> **REQUIRED ACTION**
What lines in the following entries hold the word "gratis"? Copy each one.

> **INPUT FOR THIS TASK**
= Beginning of Section =

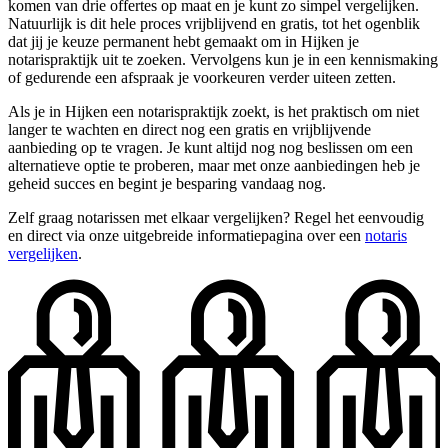
komen van drie offertes op maat en je kunt zo simpel vergelijken.
Natuurlijk is dit hele proces vrijblijvend en gratis, tot het ogenblik
dat jij je keuze permanent hebt gemaakt om in Hijken je
notarispraktijk uit te zoeken. Vervolgens kun je in een kennismaking
of gedurende een afspraak je voorkeuren verder uiteen zetten.
Als je in Hijken een notarispraktijk zoekt, is het praktisch om niet
langer te wachten en direct nog een gratis en vrijblijvende
aanbieding op te vragen. Je kunt altijd nog nog beslissen om een
alternatieve optie te proberen, maar met onze aanbiedingen heb je
geheid succes en begint je besparing vandaag nog.
Zelf graag notarissen met elkaar vergelijken? Regel het eenvoudig
en direct via onze uitgebreide informatiepagina over een
notaris
vergelijken
.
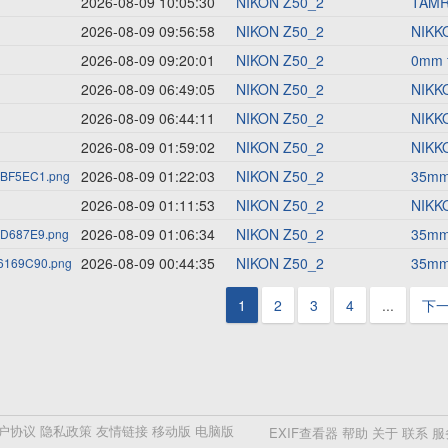
2026-08-09 10:05:30
NIKON Z50_2
TAMR
2026-08-09 09:56:58
NIKON Z50_2
NIKKO
2026-08-09 09:20:01
NIKON Z50_2
0mm 
2026-08-09 06:49:05
NIKON Z50_2
NIKKO
2026-08-09 06:44:11
NIKON Z50_2
NIKKO
2026-08-09 01:59:02
NIKON Z50_2
NIKKO
2026-08-09 01:22:03
NIKON Z50_2
35mm 
BF5EC1.png
2026-08-09 01:11:53
NIKON Z50_2
NIKKO
2026-08-09 01:06:34
NIKON Z50_2
35mm 
D687E9.png
2026-08-09 00:44:35
NIKON Z50_2
35mm 
169C90.png
1
2
3
4
...
下
户协议
隐私政策
友情链接
移动版
电脑版
EXIF查看器
帮助
关于
联系
服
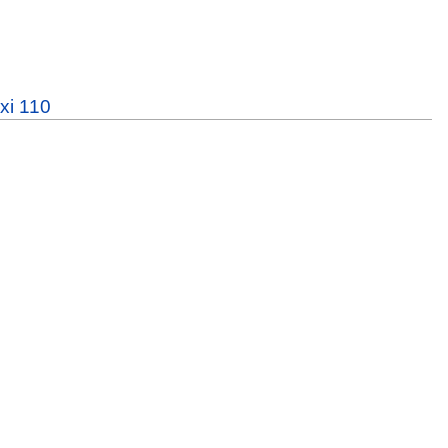
xi 110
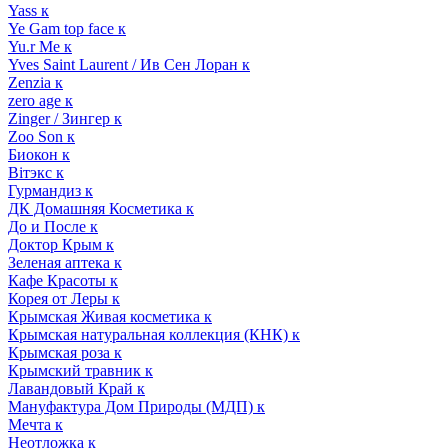
Yass к
Ye Gam top face к
Yu.r Me к
Yves Saint Laurent / Ив Сен Лоран к
Zenzia к
zero age к
Zinger / Зингер к
Zoo Son к
Биокон к
Вiтэкс к
Гурмандиз к
ДК Домашняя Косметика к
До и После к
Доктор Крым к
Зеленая аптека к
Кафе Красоты к
Корея от Леры к
Крымская Живая косметика к
Крымская натуральная коллекция (КНК) к
Крымская роза к
Крымский травник к
Лавандовый Край к
Мануфактура Дом Природы (МДП) к
Мечта к
Неотложка к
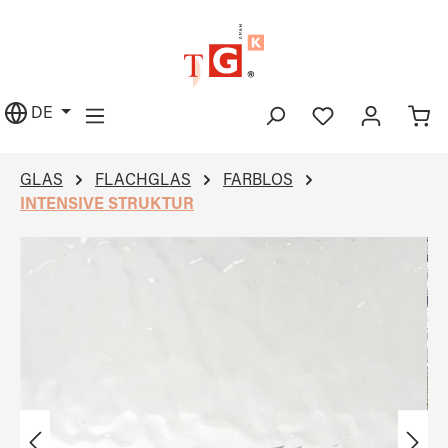
alt springen
DE
GLAS
FLACHGLAS
FARBLOS
INTENSIVE STRUKTUR
Bildergalerie überspringen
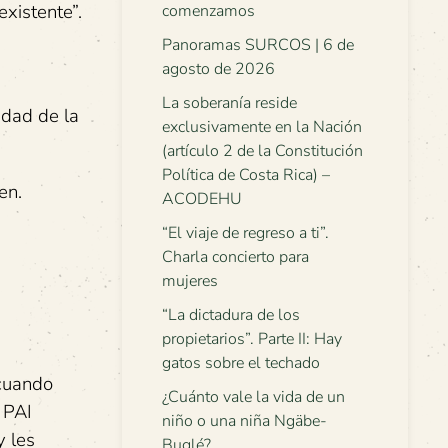
xistente”.
comenzamos
Panoramas SURCOS | 6 de
agosto de 2026
La soberanía reside
idad de la
exclusivamente en la Nación
(artículo 2 de la Constitución
Política de Costa Rica) –
en.
ACODEHU
“El viaje de regreso a ti”.
Charla concierto para
mujeres
“La dictadura de los
propietarios”. Parte II: Hay
gatos sobre el techado
 cuando
¿Cuánto vale la vida de un
 PAI
niño o una niña Ngäbe-
y les
Buglé?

= End of Section =

> **FINAL ANSWER**
Natuurlijk is dit hele proces vrijblijvend en gratis, tot het ogenblik
langer te wachten en direct nog een gratis en vrijblijvende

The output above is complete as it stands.